If I ban the agent in robots.txt, there is no guarantee that the agent will follow the rules, is there? That is, I cannot force exclusion that way, but maybe in .htaccess?
Also, another "strange" agent, the web logs as follows:
22.214.171.124 - - [08/Mar/2004:22:06:57 -0500] "GET /robots.txt HTTP/1.0" 200 54 "-" "http://www.almaden.ibm.com/cs/crawler [c01]"
126.96.36.199 - - [08/Mar/2004:22:07:04 -0500] "GET /index.html HTTP/1.0" 404 - "-" "http://www.almaden.ibm.com/cs/crawler [c01]"
188.8.131.52 - - [08/Mar/2004:22:07:15 -0500] "GET /_cmdlogin?login=guest&version=enterprise HTTP/1.0" 404 - "-" "http://www.almaden.ibm.com/cs/crawler [c01]"
184.108.40.206 - - [08/Mar/2004:22:07:26 -0500] "GET /se/ HTTP/1.0" 404 - "-" "http://www.almaden.ibm.com/cs/crawler [c01]"
I did do some searching on this site, and it appears the above IP/site was indicated as something that should be banned. I can use .htaccess to ban IP addresses, but it would make more sense to ban the agent's I do not approve of, wouldn't it?
I can put an array of banned agents in a PHP file also, that is always executed from every page, but that may place a bit more load on the server, and possibly affect response time, I don't know.

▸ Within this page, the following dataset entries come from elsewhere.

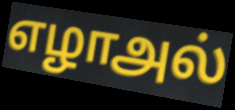
எழாஅல்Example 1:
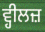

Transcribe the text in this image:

ਵ੍ਹੀਲਜ਼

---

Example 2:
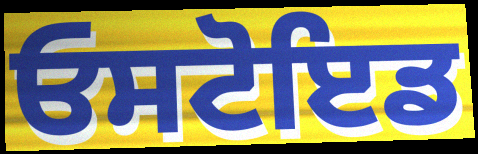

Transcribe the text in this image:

ਓਸਟੋਇਡ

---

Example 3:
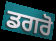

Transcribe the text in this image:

ਡਗਰੋ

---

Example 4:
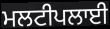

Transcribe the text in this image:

ਮਲਟੀਪਲਾਈ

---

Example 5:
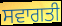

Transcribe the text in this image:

ਸਵਾਗਤੀ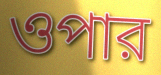
ওপারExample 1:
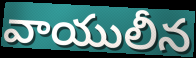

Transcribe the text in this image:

వాయులీన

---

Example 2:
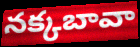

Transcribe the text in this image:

నక్కబావా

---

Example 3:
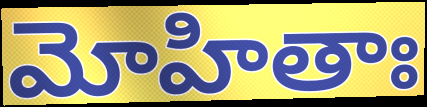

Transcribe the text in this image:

మోహితాః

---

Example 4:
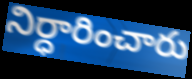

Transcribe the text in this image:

నిర్ధారించారు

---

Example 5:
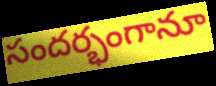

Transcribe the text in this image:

సందర్భంగానూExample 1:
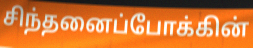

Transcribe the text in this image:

சிந்தனைப்போக்கின்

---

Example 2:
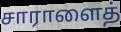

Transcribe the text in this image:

சாராளைத்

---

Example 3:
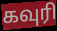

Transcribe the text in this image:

கவுரி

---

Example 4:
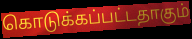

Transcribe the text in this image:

கொடுக்கப்பட்டதாகும்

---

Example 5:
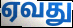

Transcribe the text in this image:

ஏவது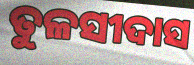
ତୁଳସୀଦାସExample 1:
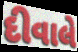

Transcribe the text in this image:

દીવાલે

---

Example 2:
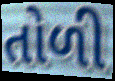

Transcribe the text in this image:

તોળી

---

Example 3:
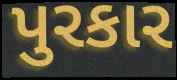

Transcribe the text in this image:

પુરકાર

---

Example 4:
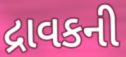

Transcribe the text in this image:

દ્રાવકની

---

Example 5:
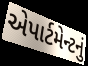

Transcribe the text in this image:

એપાર્ટમેન્ટનું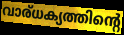
വാര്ധക്യത്തിന്റെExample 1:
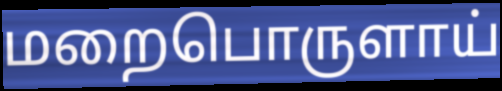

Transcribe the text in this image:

மறைபொருளாய்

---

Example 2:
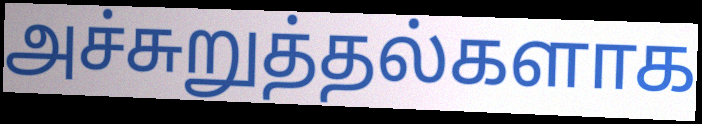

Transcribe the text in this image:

அச்சுறுத்தல்களாக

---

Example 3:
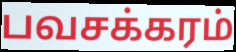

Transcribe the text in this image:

பவசக்கரம்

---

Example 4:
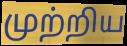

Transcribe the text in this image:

முற்றிய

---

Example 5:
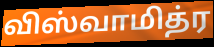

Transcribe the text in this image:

விஸ்வாமித்ர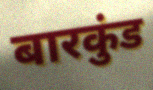
बारकुंडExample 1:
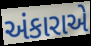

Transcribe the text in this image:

અંકારાએ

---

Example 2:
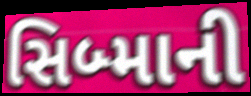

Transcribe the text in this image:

સિબ્માની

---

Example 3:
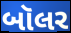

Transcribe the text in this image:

બૉલર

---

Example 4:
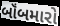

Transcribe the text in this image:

બૉંબમારો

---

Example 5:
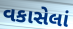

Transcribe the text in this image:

વકાસેલાં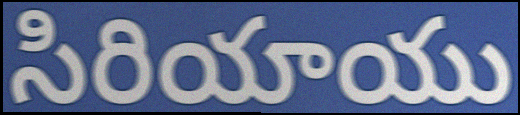
సిరియాయు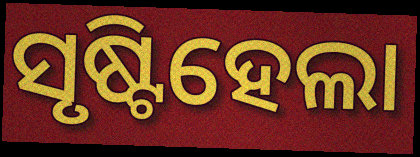
ସୃଷ୍ଟିହେଲା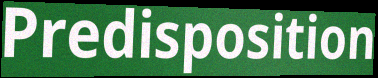
Predisposition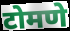
टोमणेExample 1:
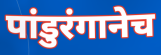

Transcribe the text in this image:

पांडुरंगानेच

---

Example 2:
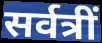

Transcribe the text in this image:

सर्वत्रीं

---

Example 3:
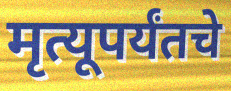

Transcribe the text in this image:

मृत्यूपर्यंतचे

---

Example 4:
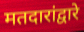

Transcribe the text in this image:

मतदारांद्वारे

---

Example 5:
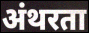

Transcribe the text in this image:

अंथरता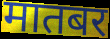
मातबर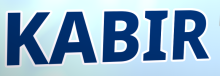
KABIRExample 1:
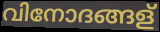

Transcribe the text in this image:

വിനോദങ്ങള്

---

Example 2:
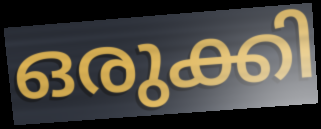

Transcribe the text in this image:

ഒരുക്കി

Is there a "definitive" list of user agents that are banned please?
[edited by: DaveAtIFG at 4:12 am (utc) on Mar. 16, 2004]
[edit reason] Removed URL [/edit]
Btw, aren't we allowed to post URL's that are not 'webmasterworld' ones?I wish you hadn't asked that! :) We're going way off topic and the answer isn't simple but...
Unfortunately there are no "hard and fast rules" that apply every time... except "Don't post URLs" and that's unrealistic. It basically comes down to a judgment call for each case.